START Entries provided

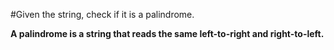 #Given the string, check if it is a palindrome.

**A palindrome is a string that reads the same left-to-right and right-to-left.**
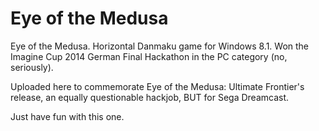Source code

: # Eye of the Medusa
Eye of the Medusa. Horizontal Danmaku game for Windows 8.1. Won the Imagine Cup 2014 German Final Hackathon in the PC category (no, seriously).

Uploaded here to commemorate Eye of the Medusa: Ultimate Frontier's release, an equally questionable hackjob, BUT for Sega Dreamcast.

Just have fun with this one.
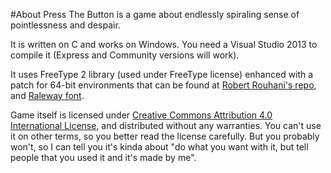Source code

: #About
Press The Button is a game about endlessly spiraling sense of pointlessness and despair.

It is written on C and works on Windows. You need a Visual Studio 2013 to compile it (Express and Community versions will work).

It uses FreeType 2 library (used under FreeType license) enhanced with a patch for 64-bit environments that can be found at [Robert Rouhani's repo](https://github.com/Robmaister/SharpFont.Dependencies/blob/master/freetype2/win64.patch), and [Raleway font](https://github.com/theleagueof/raleway).

Game itself is licensed under [Creative Commons Attribution 4.0 International License](http://creativecommons.org/licenses/by/4.0/), and distributed without any warranties. You can't use it on other terms, so you better read the license carefully. But you probably won't, so I can tell you it's kinda about "do what you want with it, but tell people that you used it and it's made by me".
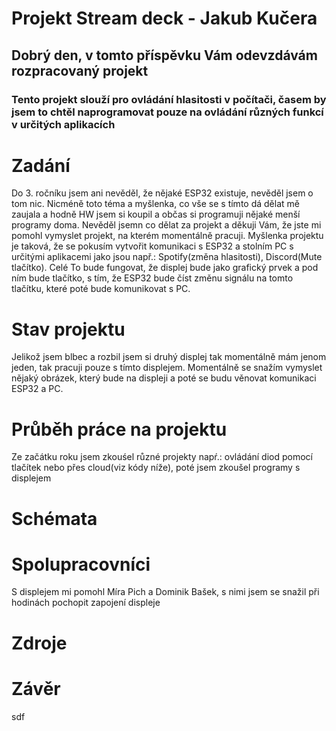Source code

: # Projekt Stream deck - Jakub Kučera
## Dobrý den, v tomto příspěvku Vám odevzdávám rozpracovaný projekt
### Tento projekt slouží pro ovládání hlasitosti v počítači, časem by jsem to chtěl naprogramovat pouze na ovládání různých funkcí v určitých aplikacích

# Zadání
Do 3. ročníku jsem ani nevěděl, že nějaké ESP32 existuje, nevěděl jsem o tom nic. Nicméně toto téma a myšlenka, co vše se s tímto dá dělat mě zaujala a hodně HW jsem si koupil a občas si programuji nějaké menší programy doma. Nevěděl jsemn co dělat za projekt a děkuji Vám, že jste mi pomohl vymyslet projekt, na kterém momentálně pracuji. Myšlenka projektu je taková, že se pokusím vytvořit komunikaci s ESP32 a stolním PC s určitými aplikacemi jako jsou např.: Spotify(změna hlasitosti), Discord(Mute tlačítko). Celé To bude fungovat, že displej bude jako grafický prvek a pod ním bude tlačítko, s tím, že ESP32 bude číst změnu signálu na tomto tlačítku, které poté bude komunikovat s PC.
# Stav projektu 
Jelikož jsem blbec a rozbil jsem si druhý displej tak momentálně mám jenom jeden, tak pracuji pouze s tímto displejem. Momentálně se snažím vymyslet nějaký obrázek, který bude na displeji a poté se budu věnovat komunikaci ESP32 a PC. 
# Průběh práce na projektu
Ze začátku roku jsem zkouśel různé projekty napŕ.: ovládání diod pomocí tlačítek nebo přes cloud(viz kódy níže), poté jsem zkoušel programy s displejem 
# Schémata
# Spolupracovníci
S displejem mi pomohl Míra Pich a Dominik Bašek, s nimi jsem se snažil při hodinách pochopit zapojení displeje
# Zdroje
# Závěr
sdf
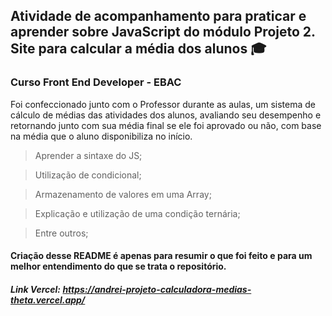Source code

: ## Atividade de acompanhamento para praticar e aprender sobre JavaScript do módulo Projeto 2. Site para calcular a média dos alunos 🎓
### Curso Front End Developer - EBAC 


Foi confeccionado junto com o Professor durante as aulas, um sistema de cálculo de médias das atividades dos alunos, avaliando seu desempenho e retornando junto com sua média final se ele foi aprovado ou não, com base na média que o aluno disponibiliza no início.

> Aprender a sintaxe do JS;

> Utilização de condicional;

> Armazenamento de valores em uma Array;

> Explicação e utilização de uma condição ternária;

> Entre outros;

#### Criação desse README é apenas para resumir o que foi feito e para um melhor entendimento do que se trata o repositório.

##### Link Vercel: https://andrei-projeto-calculadora-medias-theta.vercel.app/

END Entries provided

For the listing above, identify each line bearing "license".

Solved problem:
It uses FreeType 2 library (used under FreeType license) enhanced with a patch for 64-bit environments that can be found at [Robert Rouhani's repo](https://github.com/Robmaister/SharpFont.Dependencies/blob/master/freetype2/win64.patch), and [Raleway font](https://github.com/theleagueof/raleway).
Game itself is licensed under [Creative Commons Attribution 4.0 International License](http://creativecommons.org/licenses/by/4.0/), and distributed without any warranties. You can't use it on other terms, so you better read the license carefully. But you probably won't, so I can tell you it's kinda about "do what you want with it, but tell people that you used it and it's made by me".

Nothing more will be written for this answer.